The investigation of plant organisms by means of data-derived systems biology approaches based on network modeling is mainly characterized by genomic data, while the potential of proteomics is largely unexplored. This delay is mainly caused by the paucity of plant genomic/proteomic sequences and annotations which are fundamental to perform mass-spectrometry (MS) data interpretation. However, Next Generation Sequencing (NGS) techniques are contributing to filling this gap and an increasing number of studies are focusing on plant proteome profiling and protein-protein interactions (PPIs) identification.
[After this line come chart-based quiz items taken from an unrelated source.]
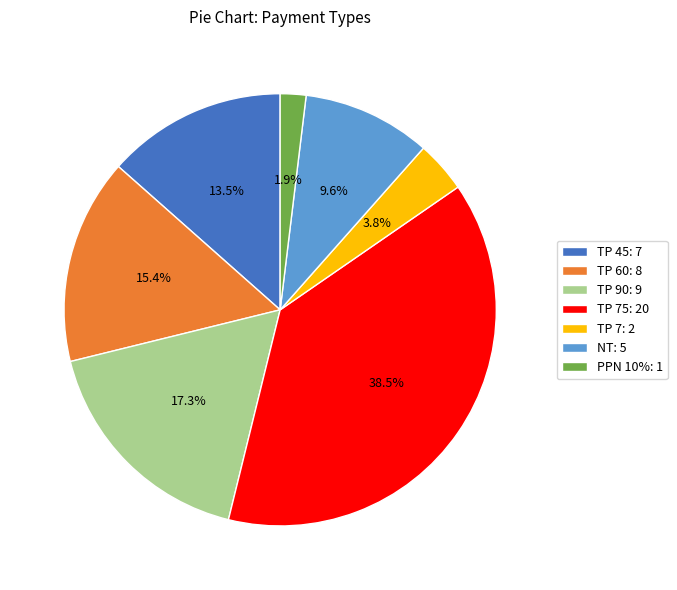

How many segments does this pie chart have?

7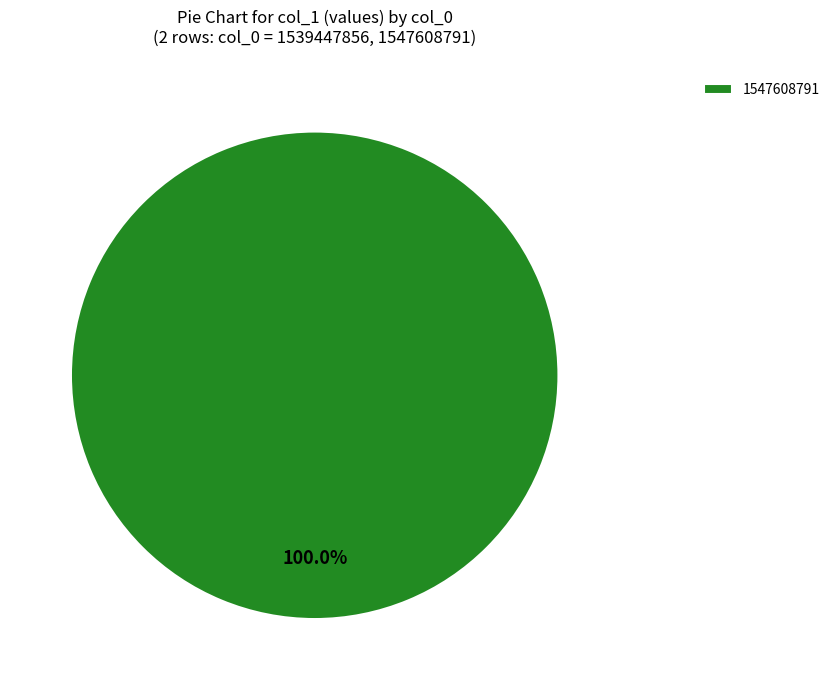

Does 1547608791 represent more than half of the total?

Yes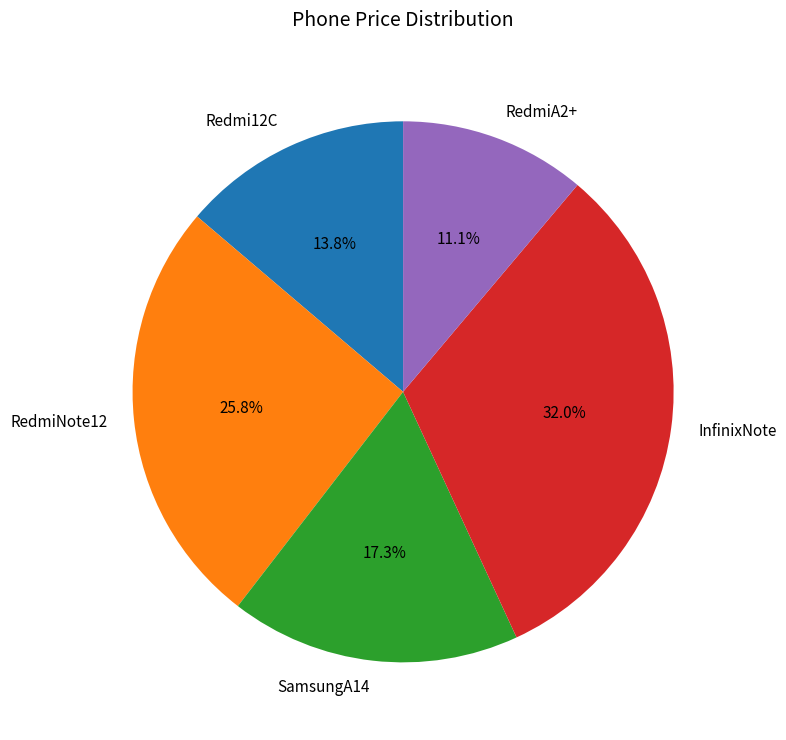

What percentage is NOT represented by SamsungA14?

82.7%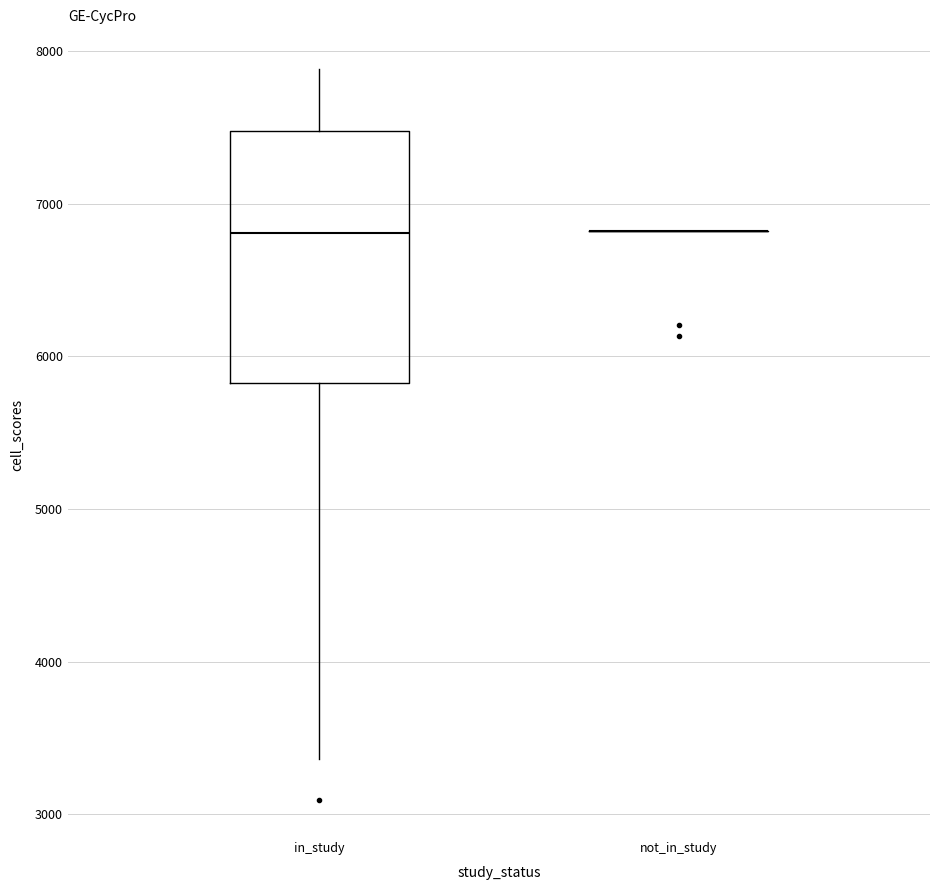

Reading left to right, transcribe this box plot: for each box, give where its median line is, the range the box spans, and where its two whiskers end, as read against the y-axis. The values are not printed on the chart, so give them approximately, as read against the axis.

in_study: median 6800, box 5800 to 7500, whiskers 3400 to 7900
not_in_study: box collapsed to a line at 6800, whiskers 6800 to 6800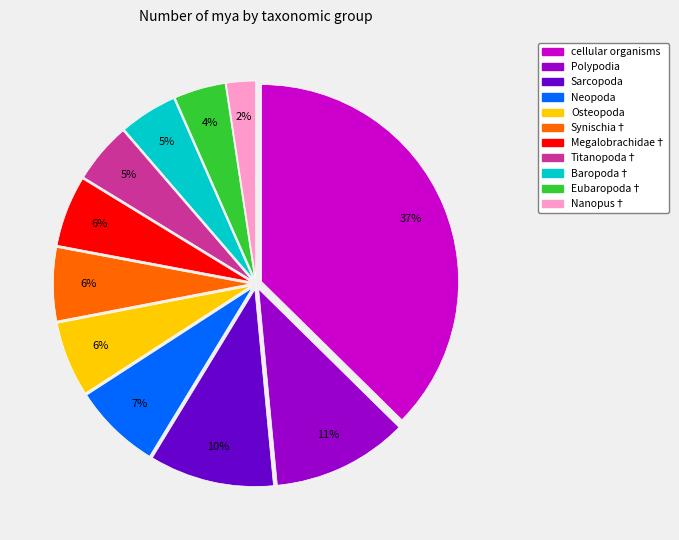

What is the ratio of the value at Megalobrachidae† to the value at Baropoda†?

1.2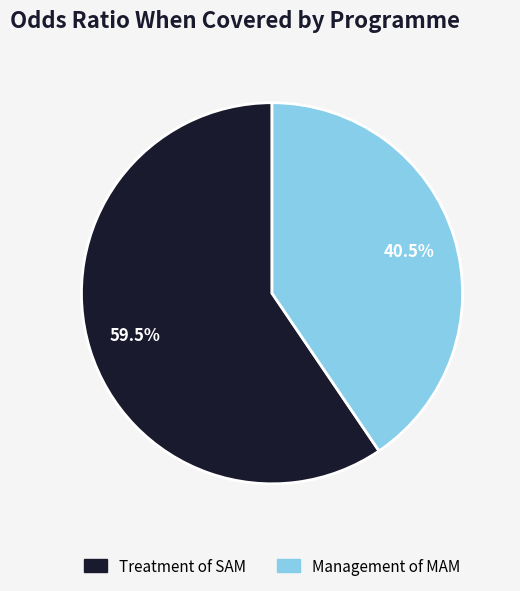

Count the number of slices in the pie.

2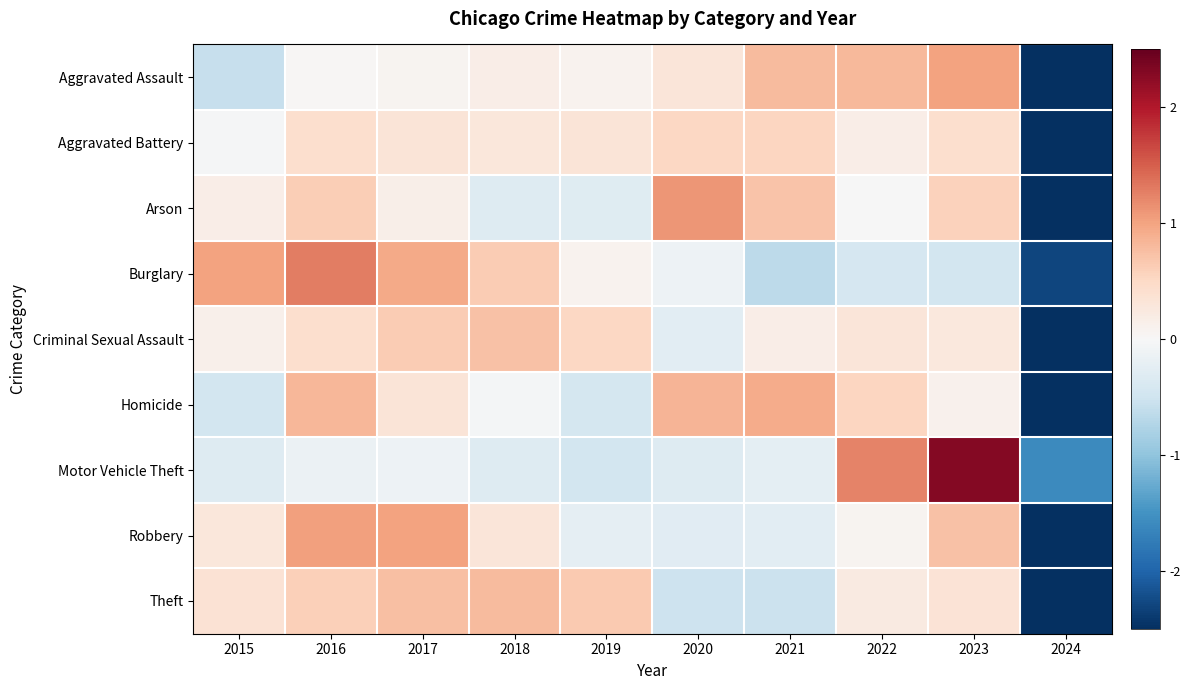

Between 2016 and 2018, which is larger?

2018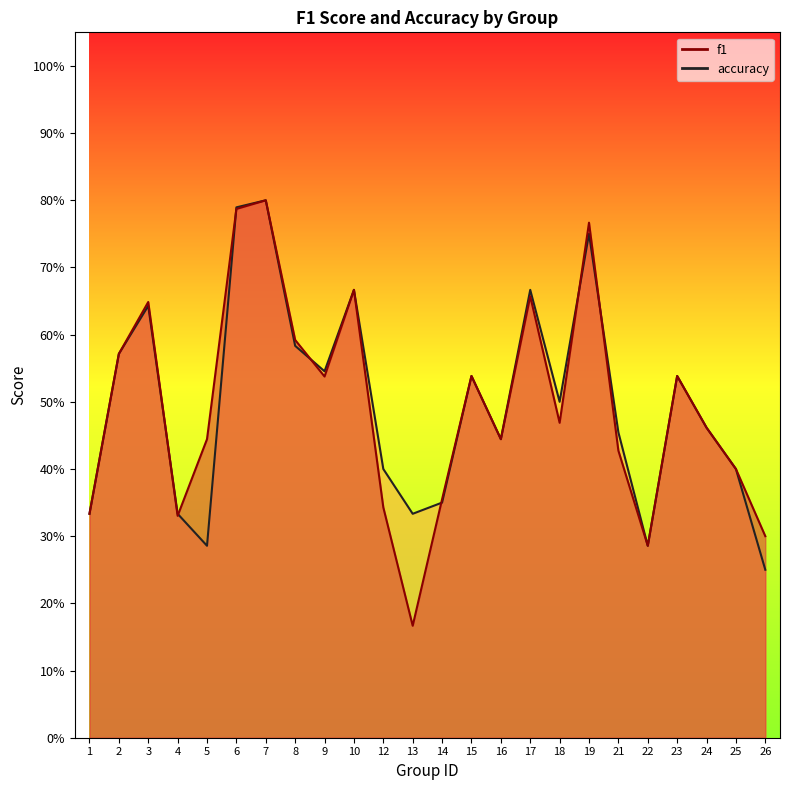

How many interior local peaks does the accuracy series have?

7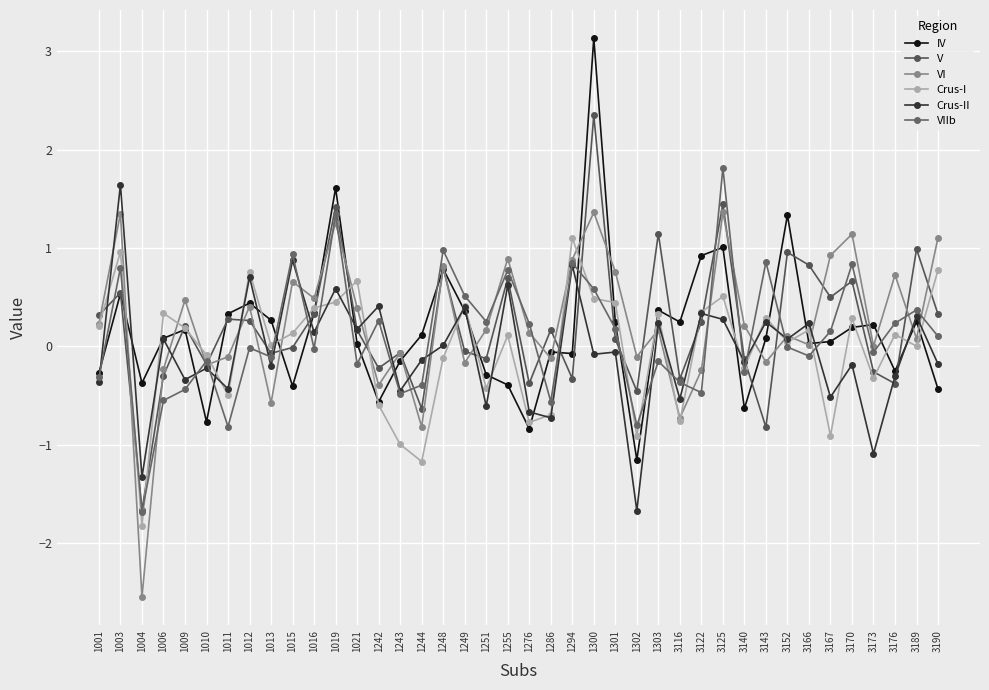

How many times do VI and VIIb cross each other?

22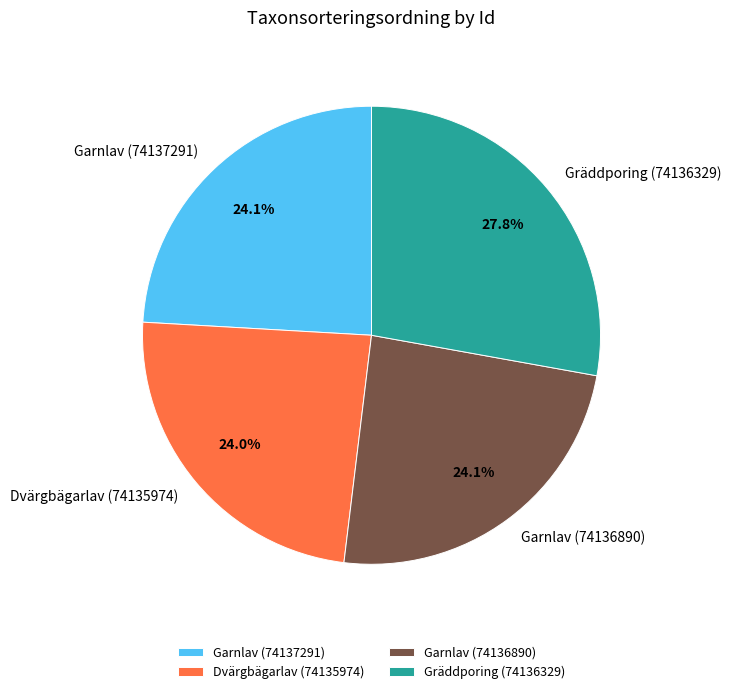

To the nearest percent, what is the average slice percentage?

25%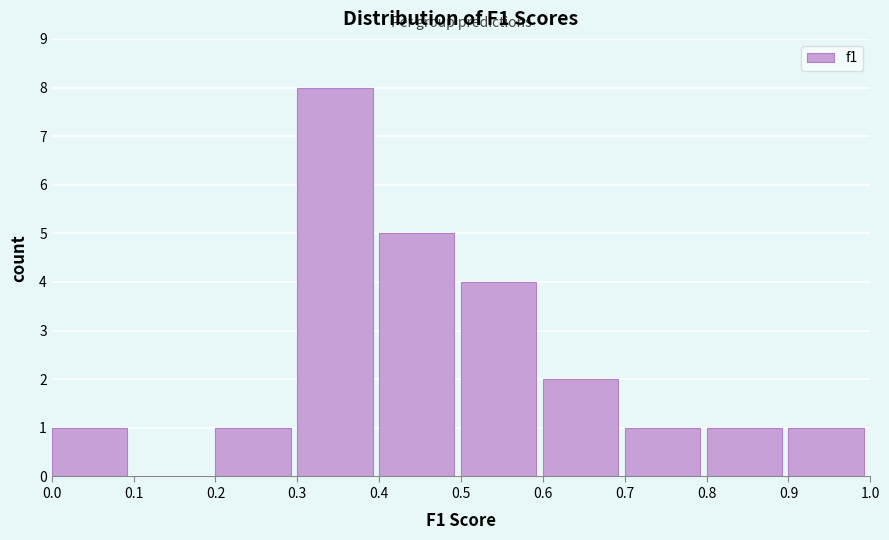

What is the height of the bar covering 0.5 to 0.6 on the x-axis? The values are not printed on the chart, so give them approximately, as read against the axis.

4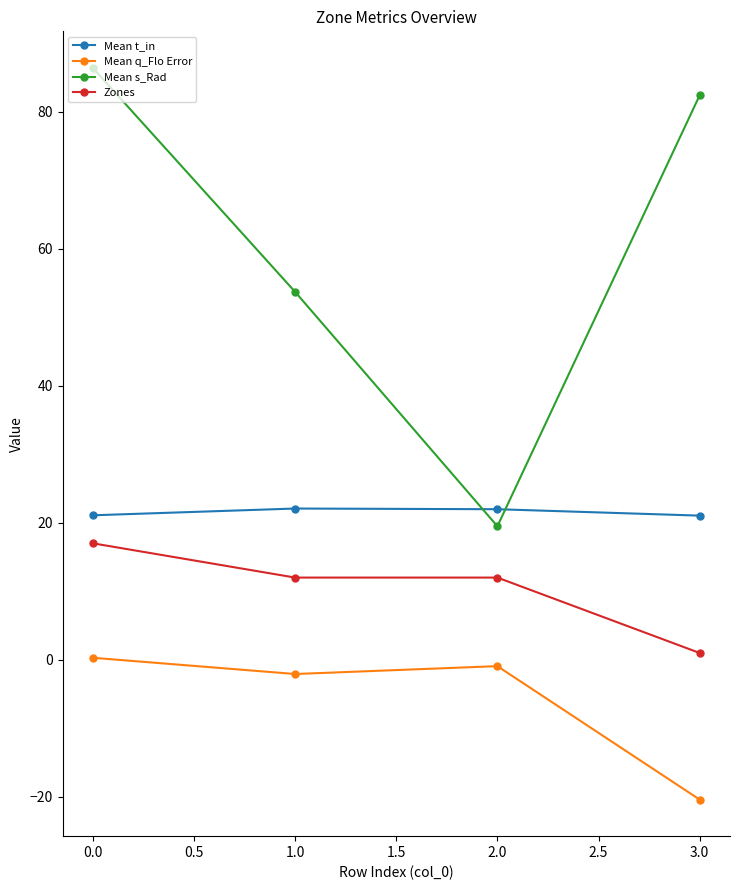

What is the label of the 3rd point from the left?

2.0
Interesting results were obtained by evaluating the topology of PPI networks in the context of organ-associated biological processes as well as plant-pathogen relationships. These examples foreshadow well the benefits that these approaches may provide to plant research. Thus, in addition to providing an overview of the main-omic technologies recently used on plant organisms, we will focus on studies that rely on concepts of module, hub and shortest path, and how they can contribute to the plant discovery processes. In this scenario, we will also consider gene co-expression networks, and some examples of integration with metabolomic data and genome-wide association studies (GWAS) to select candidate genes will be mentioned.